• [PROBLEMS TO SOLVE]
1. Answer these about the Reddit sentiment notebook:
(a) What share of the selftext values are "[removed]"?
(b) Which column gets converted with pd.to_datetime, and with what unit?
(c) Which key from polarity_scores does get_sentiment return?
2. Copy out everything in the Reddit sentiment notebook from "prop_deleted = (s" down to "(s.isna() | s.isin(['[deleted]', '[removed]'])).mean()", with no changes.
3. Pick up the Reddit sentiment notebook after its last line and keep it going.

TEXT EXTRACT start

# Imports

In [50]:
import pandas as pd
import numpy as np
import re
from vaderSentiment.vaderSentiment import SentimentIntensityAnalyzer

#!pip install vaderSentiment



# Data cleansing

In [51]:
#Link to the dataset https://www.kaggle.com/datasets/injek0626/reddit-stock-related-posts
data = pd.read_csv("datasets/Reddit Post/posts.csv")

In [52]:
df1 = data

In [53]:
s = df1['selftext']
total = len(s)

# proportion of NaN
prop_na = s.isna().mean()

# proportion of “[deleted]”
prop_deleted = (s == '[deleted]').mean()

# proportion of “[removed]”
prop_removed = (s == '[removed]').mean()

# proportion of any of the three
prop_any = (s.isna() | s.isin(['[deleted]', '[removed]'])).mean()

print(f"NaN:       {prop_na:.2%}")
print(f"Deleted:   {prop_deleted:.2%}")
print(f"Removed:   {prop_removed:.2%}")
print(f"Any three: {prop_any:.2%}")


NaN:       31.77%
Deleted:   11.66%
Removed:   22.05%
Any three: 65.49%


In [64]:
df_clean = df1[~(s.isna() | s.isin(['[deleted]', '[removed]']))]

In [69]:
df_clean.loc[:,'created_utc'] = pd.to_datetime(df_clean['created_utc'], unit='s')

In [56]:
# pattern = r'\b(aapl|apple)\b'

# combined = df1['title'].fillna('') + ' ' + df1['selftext'].fillna('')
# mask = combined.str.contains(pattern, case=False, regex=True)

# df_aapl = df1[mask]


In [57]:
# pattern = r'\b(msft|microsoft)\b'

# combined = df1['title'].fillna('') + ' ' + df1['selftext'].fillna('')
# mask = combined.str.contains(pattern, case=False, regex=True)

# df_msft = df1[mask]

# Sentiment analysis

In [71]:
analyzer = SentimentIntensityAnalyzer()

In [72]:
def get_sentiment(text):
    if pd.isna(text):
        return None
    return analyzer.polarity_scores(text)['compound']


In [73]:
df_clean['sentiment'] = df_clean['selftext'].apply(get_sentiment)


A value is trying to be set on a copy of a slice from a DataFrame.

TEXT EXTRACT end
EXTRACTED DATA start

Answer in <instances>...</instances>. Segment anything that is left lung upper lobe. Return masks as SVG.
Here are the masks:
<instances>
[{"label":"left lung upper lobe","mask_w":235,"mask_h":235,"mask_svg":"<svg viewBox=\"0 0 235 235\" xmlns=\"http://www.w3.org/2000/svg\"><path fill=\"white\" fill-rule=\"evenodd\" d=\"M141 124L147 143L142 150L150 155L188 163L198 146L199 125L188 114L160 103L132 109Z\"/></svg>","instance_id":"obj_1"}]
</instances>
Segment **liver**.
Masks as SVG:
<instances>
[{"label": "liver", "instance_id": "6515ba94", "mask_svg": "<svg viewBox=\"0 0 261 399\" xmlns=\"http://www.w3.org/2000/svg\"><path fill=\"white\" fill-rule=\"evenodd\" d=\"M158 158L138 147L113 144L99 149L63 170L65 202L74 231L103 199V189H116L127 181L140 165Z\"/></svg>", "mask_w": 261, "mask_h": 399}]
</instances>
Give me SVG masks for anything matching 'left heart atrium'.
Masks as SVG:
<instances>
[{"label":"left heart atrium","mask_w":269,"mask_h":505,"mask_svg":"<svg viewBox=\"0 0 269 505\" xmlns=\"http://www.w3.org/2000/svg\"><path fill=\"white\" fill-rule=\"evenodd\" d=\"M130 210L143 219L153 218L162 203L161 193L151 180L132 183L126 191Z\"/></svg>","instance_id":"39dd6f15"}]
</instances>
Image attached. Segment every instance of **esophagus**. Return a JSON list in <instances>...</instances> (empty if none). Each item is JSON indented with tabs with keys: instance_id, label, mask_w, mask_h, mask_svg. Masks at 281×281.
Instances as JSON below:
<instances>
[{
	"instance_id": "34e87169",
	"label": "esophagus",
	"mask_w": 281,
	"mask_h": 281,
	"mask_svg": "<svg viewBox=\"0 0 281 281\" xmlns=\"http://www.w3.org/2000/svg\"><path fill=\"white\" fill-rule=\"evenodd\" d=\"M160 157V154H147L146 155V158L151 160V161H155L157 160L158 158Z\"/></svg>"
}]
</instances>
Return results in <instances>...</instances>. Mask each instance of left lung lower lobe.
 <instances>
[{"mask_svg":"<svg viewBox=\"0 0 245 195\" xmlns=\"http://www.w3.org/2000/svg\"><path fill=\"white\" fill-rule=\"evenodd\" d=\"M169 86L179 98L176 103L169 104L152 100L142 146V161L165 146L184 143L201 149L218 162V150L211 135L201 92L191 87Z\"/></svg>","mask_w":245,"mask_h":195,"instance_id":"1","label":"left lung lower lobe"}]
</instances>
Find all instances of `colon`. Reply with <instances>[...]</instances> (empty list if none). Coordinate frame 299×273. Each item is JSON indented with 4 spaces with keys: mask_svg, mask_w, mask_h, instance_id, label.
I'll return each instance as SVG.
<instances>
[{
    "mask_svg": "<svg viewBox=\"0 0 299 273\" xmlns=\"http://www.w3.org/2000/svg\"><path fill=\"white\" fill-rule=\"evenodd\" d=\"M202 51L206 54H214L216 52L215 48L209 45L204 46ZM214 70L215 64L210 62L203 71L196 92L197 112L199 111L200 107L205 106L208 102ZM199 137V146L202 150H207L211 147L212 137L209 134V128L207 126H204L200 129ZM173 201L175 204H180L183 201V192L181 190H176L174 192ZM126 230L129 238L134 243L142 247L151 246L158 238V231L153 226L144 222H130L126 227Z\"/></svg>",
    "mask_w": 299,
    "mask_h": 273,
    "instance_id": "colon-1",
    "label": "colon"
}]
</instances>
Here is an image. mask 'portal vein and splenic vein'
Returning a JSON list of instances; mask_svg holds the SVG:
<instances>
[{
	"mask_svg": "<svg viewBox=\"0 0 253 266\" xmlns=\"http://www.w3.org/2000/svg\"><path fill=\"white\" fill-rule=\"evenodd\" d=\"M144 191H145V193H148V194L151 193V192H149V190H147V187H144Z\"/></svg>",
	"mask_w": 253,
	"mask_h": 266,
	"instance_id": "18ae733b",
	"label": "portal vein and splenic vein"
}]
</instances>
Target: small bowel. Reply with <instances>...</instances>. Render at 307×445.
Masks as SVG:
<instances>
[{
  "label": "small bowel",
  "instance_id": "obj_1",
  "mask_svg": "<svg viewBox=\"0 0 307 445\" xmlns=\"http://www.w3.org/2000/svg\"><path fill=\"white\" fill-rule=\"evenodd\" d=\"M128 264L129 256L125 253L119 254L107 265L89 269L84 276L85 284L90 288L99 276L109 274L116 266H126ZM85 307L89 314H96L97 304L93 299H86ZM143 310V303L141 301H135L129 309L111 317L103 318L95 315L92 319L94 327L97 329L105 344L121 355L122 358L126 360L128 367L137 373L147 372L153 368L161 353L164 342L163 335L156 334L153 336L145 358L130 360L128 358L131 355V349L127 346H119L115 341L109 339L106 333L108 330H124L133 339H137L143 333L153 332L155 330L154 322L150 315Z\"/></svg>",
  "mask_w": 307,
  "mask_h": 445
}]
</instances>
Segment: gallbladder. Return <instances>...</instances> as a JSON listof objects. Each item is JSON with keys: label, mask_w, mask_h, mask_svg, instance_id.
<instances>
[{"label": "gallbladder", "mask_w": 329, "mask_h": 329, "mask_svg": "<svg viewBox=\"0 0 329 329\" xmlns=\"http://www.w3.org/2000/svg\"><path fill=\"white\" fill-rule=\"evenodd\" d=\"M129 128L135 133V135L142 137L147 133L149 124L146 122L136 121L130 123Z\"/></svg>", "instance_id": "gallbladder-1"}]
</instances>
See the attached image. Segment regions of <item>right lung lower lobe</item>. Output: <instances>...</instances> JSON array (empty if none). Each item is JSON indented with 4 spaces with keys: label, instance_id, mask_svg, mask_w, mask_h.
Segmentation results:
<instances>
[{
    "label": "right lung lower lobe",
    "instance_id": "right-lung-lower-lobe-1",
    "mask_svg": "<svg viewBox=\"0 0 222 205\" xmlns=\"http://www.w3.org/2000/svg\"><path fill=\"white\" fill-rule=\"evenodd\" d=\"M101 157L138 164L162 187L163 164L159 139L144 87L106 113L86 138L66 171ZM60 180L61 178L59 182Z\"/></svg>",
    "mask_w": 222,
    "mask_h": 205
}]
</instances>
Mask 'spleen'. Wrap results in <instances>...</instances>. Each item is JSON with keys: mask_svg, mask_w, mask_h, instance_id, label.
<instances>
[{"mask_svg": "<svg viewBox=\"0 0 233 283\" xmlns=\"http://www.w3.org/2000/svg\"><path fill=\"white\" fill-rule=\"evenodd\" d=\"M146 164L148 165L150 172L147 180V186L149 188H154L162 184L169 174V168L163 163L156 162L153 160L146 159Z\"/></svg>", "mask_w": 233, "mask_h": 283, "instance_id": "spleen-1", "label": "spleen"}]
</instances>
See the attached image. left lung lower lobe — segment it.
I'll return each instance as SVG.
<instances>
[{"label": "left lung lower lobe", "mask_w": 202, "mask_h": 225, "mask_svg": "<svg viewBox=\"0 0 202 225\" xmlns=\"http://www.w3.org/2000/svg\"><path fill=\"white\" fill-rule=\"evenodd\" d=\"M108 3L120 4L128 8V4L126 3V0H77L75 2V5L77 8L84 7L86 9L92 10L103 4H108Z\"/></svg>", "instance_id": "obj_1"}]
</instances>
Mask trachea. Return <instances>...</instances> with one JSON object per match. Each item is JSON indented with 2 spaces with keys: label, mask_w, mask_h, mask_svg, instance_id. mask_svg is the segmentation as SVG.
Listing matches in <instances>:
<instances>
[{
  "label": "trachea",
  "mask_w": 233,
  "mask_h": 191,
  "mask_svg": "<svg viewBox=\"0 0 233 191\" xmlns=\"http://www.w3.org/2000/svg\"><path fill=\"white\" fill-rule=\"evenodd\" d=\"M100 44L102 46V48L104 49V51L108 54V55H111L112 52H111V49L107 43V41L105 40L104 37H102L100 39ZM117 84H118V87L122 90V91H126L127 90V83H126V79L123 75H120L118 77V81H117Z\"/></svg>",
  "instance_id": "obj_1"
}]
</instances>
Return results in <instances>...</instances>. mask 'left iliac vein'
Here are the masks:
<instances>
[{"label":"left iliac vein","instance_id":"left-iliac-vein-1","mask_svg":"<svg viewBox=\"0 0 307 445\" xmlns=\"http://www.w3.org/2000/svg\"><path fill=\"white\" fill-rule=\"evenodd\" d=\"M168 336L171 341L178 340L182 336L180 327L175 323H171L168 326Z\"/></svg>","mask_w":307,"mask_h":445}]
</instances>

EXTRACTED DATA end

• [RESULTS OF THE EXERCISE]
1.
(a) 22.05%
(b) created_utc, with unit='s'
(c) 'compound'

2.
prop_deleted = (s == '[deleted]').mean()

# proportion of “[removed]”
prop_removed = (s == '[removed]').mean()

# proportion of any of the three
prop_any = (s.isna() | s.isin(['[deleted]', '[removed]'])).mean()

3.
Try using .loc[row_indexer,col_indexer] = value instead

See the caveats in the documentation: https://pandas.pydata.org/pandas-docs/stable/user_guide/indexing.html#returning-a-view-versus-a-copy
  df_clean['sentiment'] = df_clean['selftext'].apply(get_sentiment)


In [75]:
df_clean.to_csv('clean_data.csv', index=False)


In [76]:
def label_sentiment(score):
    if pd.isna(score):
        return 'neutral'
    if score >= 0.05:
        return 'positive'
    elif score <= -0.05:
        return 'negative'
    else:
        return 'neutral'

df_clean.loc[:, 'sentiment_label'] = df_clean['sentiment'].apply(label_sentiment)


A value is trying to be set on a copy of a slice from a DataFrame.
Try using .loc[row_indexer,col_indexer] = value instead

See the caveats in the documentation: https://pandas.pydata.org/pandas-docs/stable/user_guide/indexing.html#returning-a-view-versus-a-copy
  df_clean.loc[:, 'sentiment_label'] = df_clean['sentiment'].apply(label_sentiment)


In [78]:
df_clean.to_csv('clean_data_sentiment_label.csv', index=False)

In [79]:
df_final = df_clean[['created_utc', 'title', 'selftext', 'sentiment', 'sentiment_label']]


In [81]:
df_final.to_csv('final_dataset.csv', index=False)